I must get back to the ongoing list and get ready for this assignment, I just wanted to write something, anything, which these days I more often put aside, or write and not finish the story, essay, pitch, application, because I'm sure it sucks so why bother. I also bought a new journal tonight, because my old one has a bit of a rocky history and now is in high demand as a holder of important documents, money and assorted papers, so many that to displace them would wreak havoc with what little organizational systems I have. I liked the idea of starting over, starting something new, for no reason other than that I appreciate the idea that every day is not only a gift, but a chance to crack that clean slate and blank page and create something. I forget sometimes that for every awful thing I've ever done and all the messes I've made of my life, I wake up every single day to as many blank pages as I want.

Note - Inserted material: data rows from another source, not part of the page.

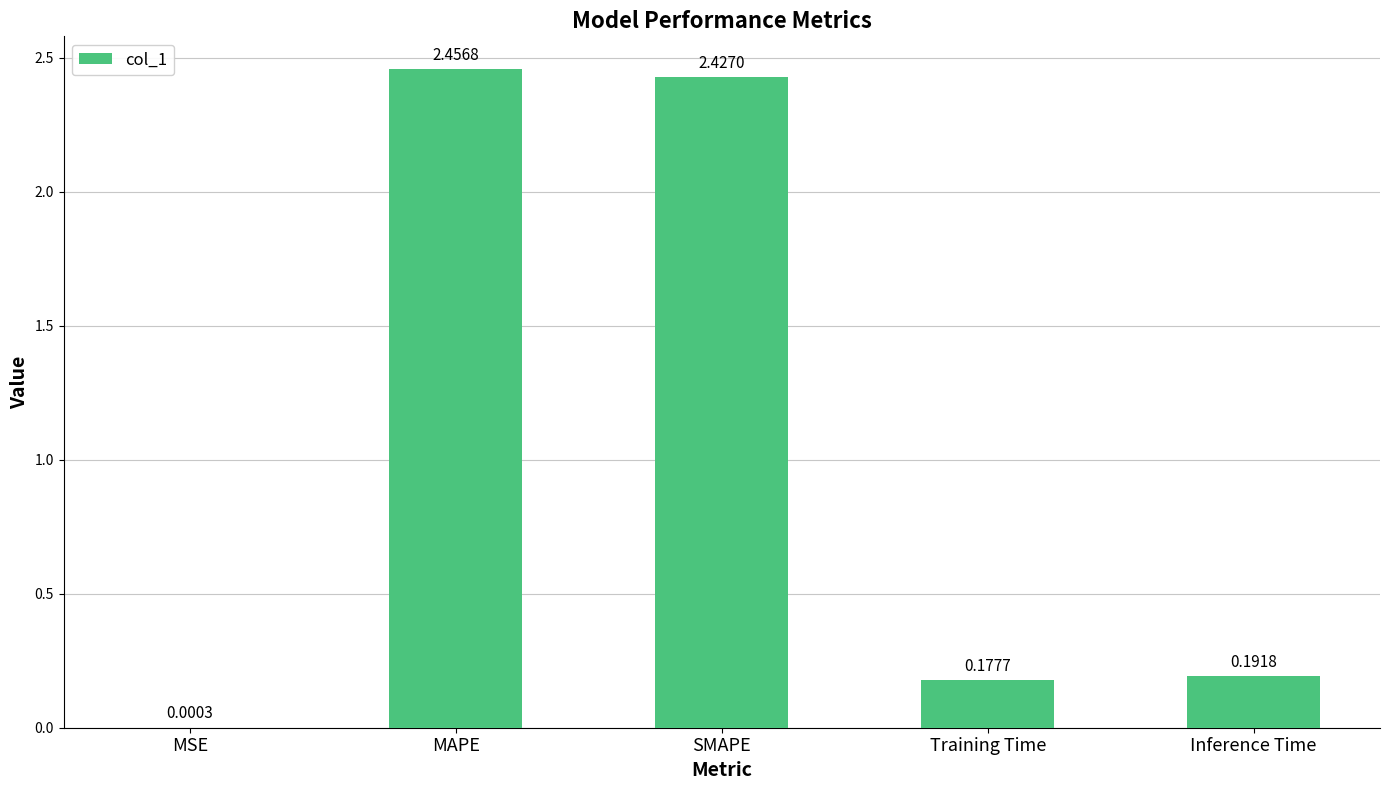

How many data points does each series have?

5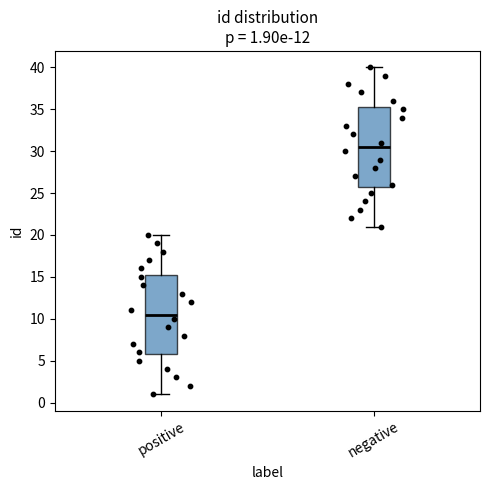

Which box has the highest median line?

negative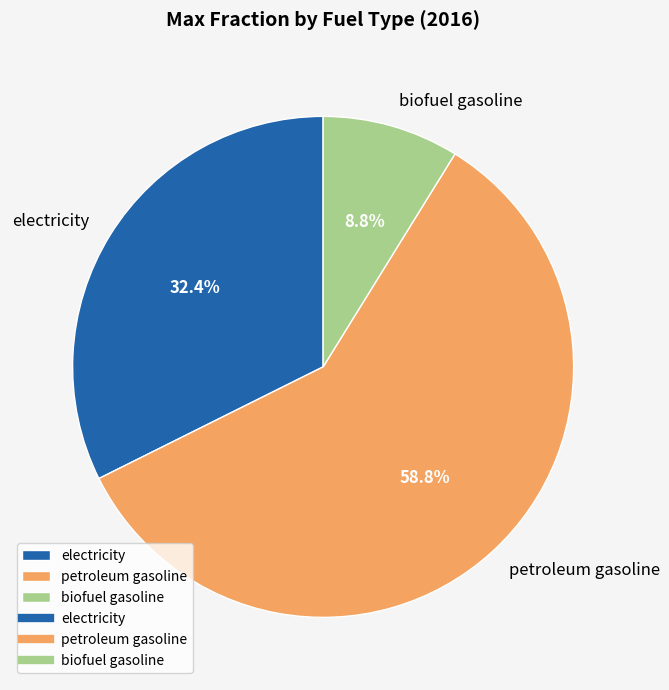

Rank the categories by value from lowest to highest.

biofuel gasoline, electricity, petroleum gasoline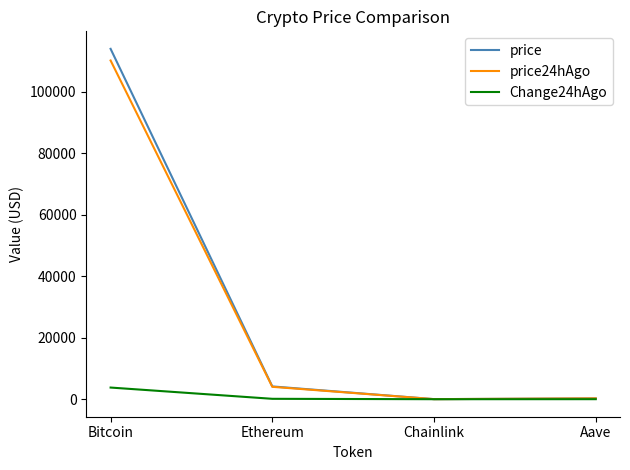

Where is price nearest to the value 56991?

Ethereum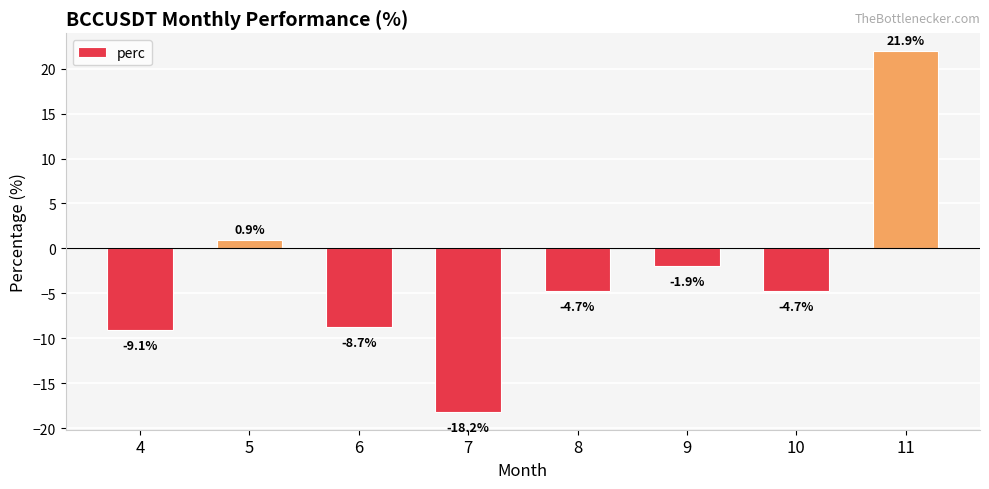

How many bars are there in total?

8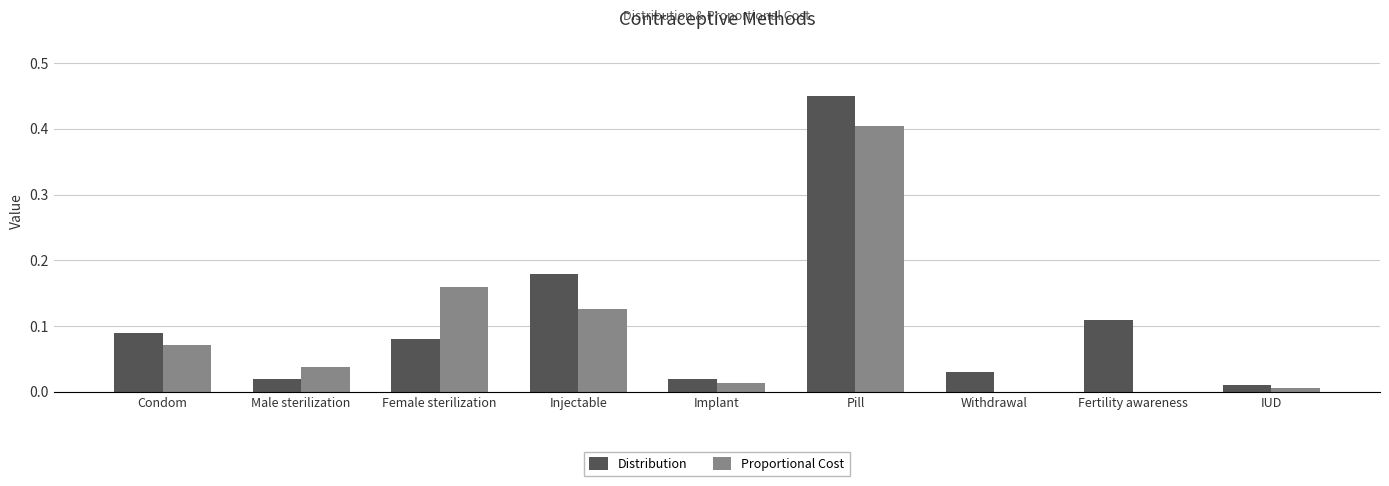

Is the value of Distribution at Injectable greater than the value of Proportional Cost at Implant?

Yes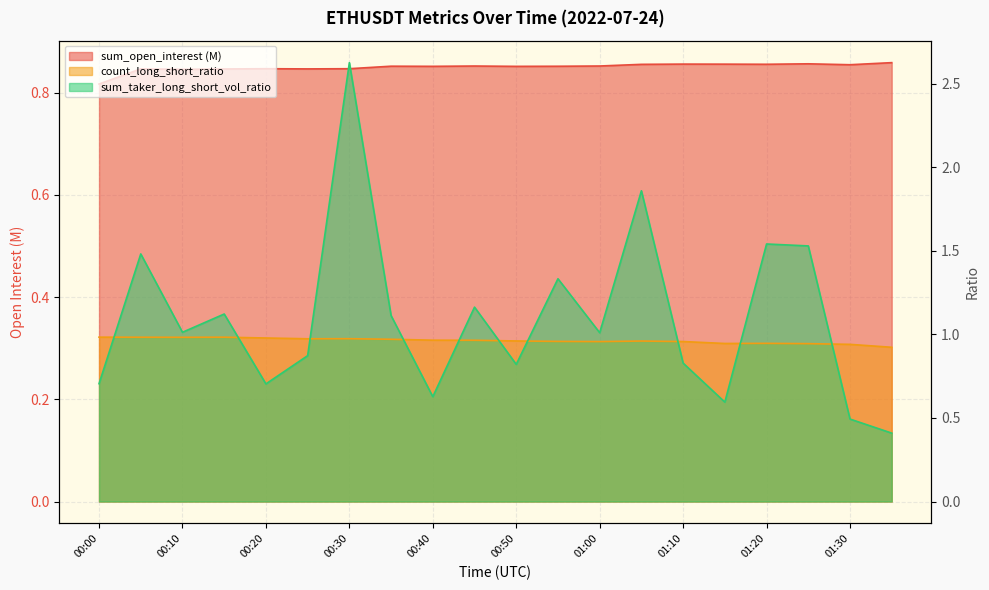

In count_long_short_ratio, how many points are higher than both neighbors (excluding endpoints)?

4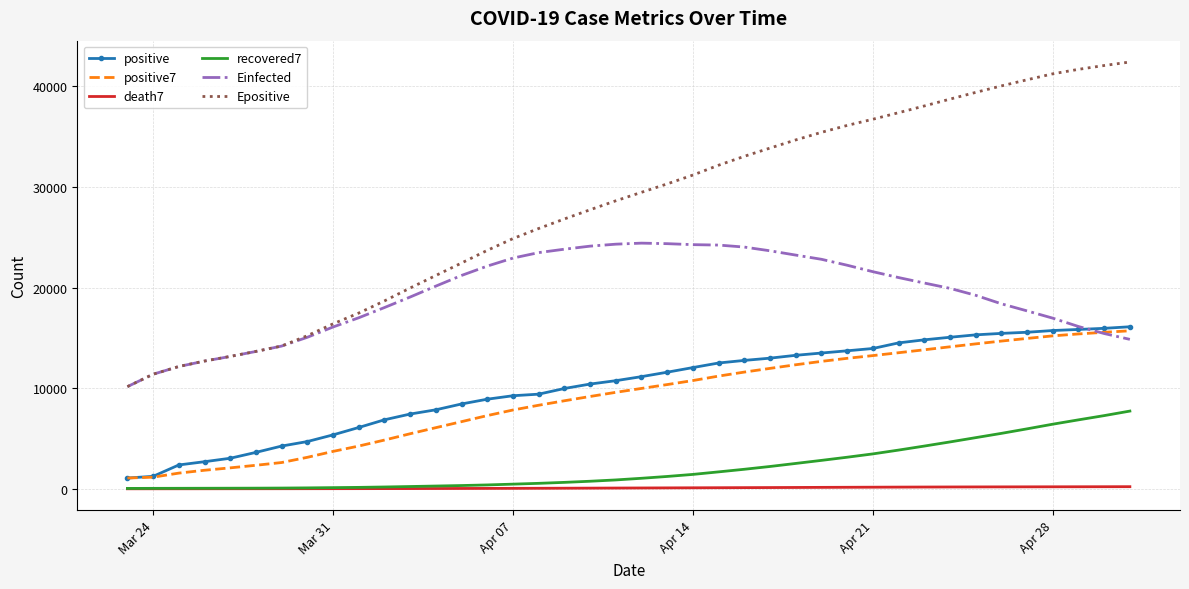

True or false: death7 and positive7 cross at least once.

False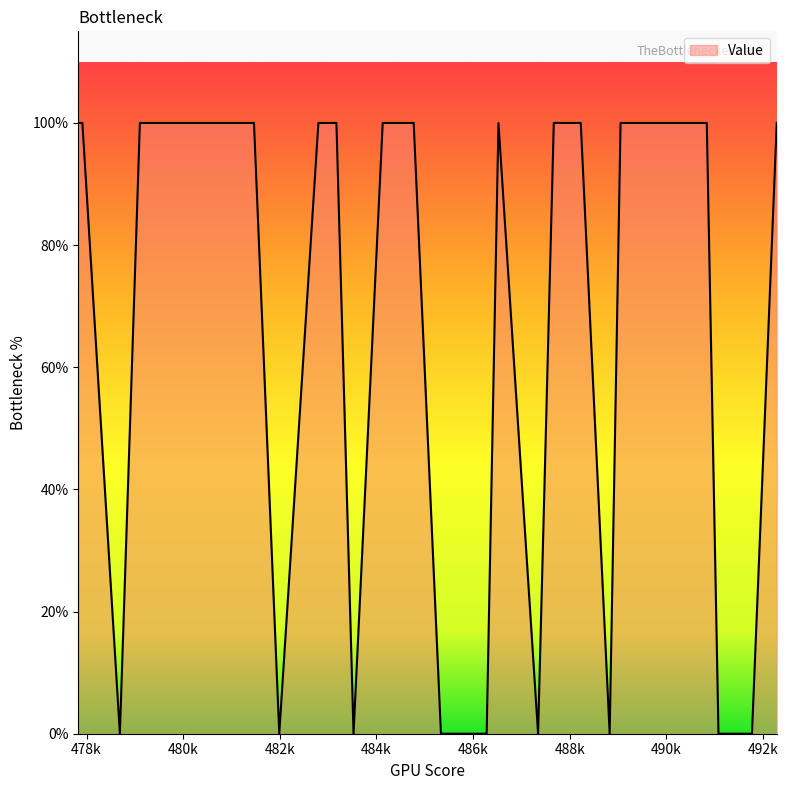

Is this an area chart (filled region under the line)?

Yes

I just have to get up and greet them and be ready, slips, falls, mishaps, blocks and all.

Video of "Love Well" by The Royal You. When I heard them sing this live, I definitely gave myself a little reality check about the times I haven't loved well, when I haven't treated the people I care about the way I'd want to be treated. Lately, I have been extremely focused on just trying to survive and prove to myself I can do this ridiculously insane wacky thing called supporting myself as a writer/editor/blogger/miscellaneous creative person. It still seems supremely laughable some days, and exactly what I should be doing on others, but mostly it feels like it requires 24/7 vigilance and attention to potential stories, to reading everything and trying to be everywhere at once, which certainly doesn't make me a great girlfriend, so I'm trying to be a little better about balancing those things. And also that loving well means taking care of and loving myself, too, to the best of my abilities. I'm trying, even when I fall, hard.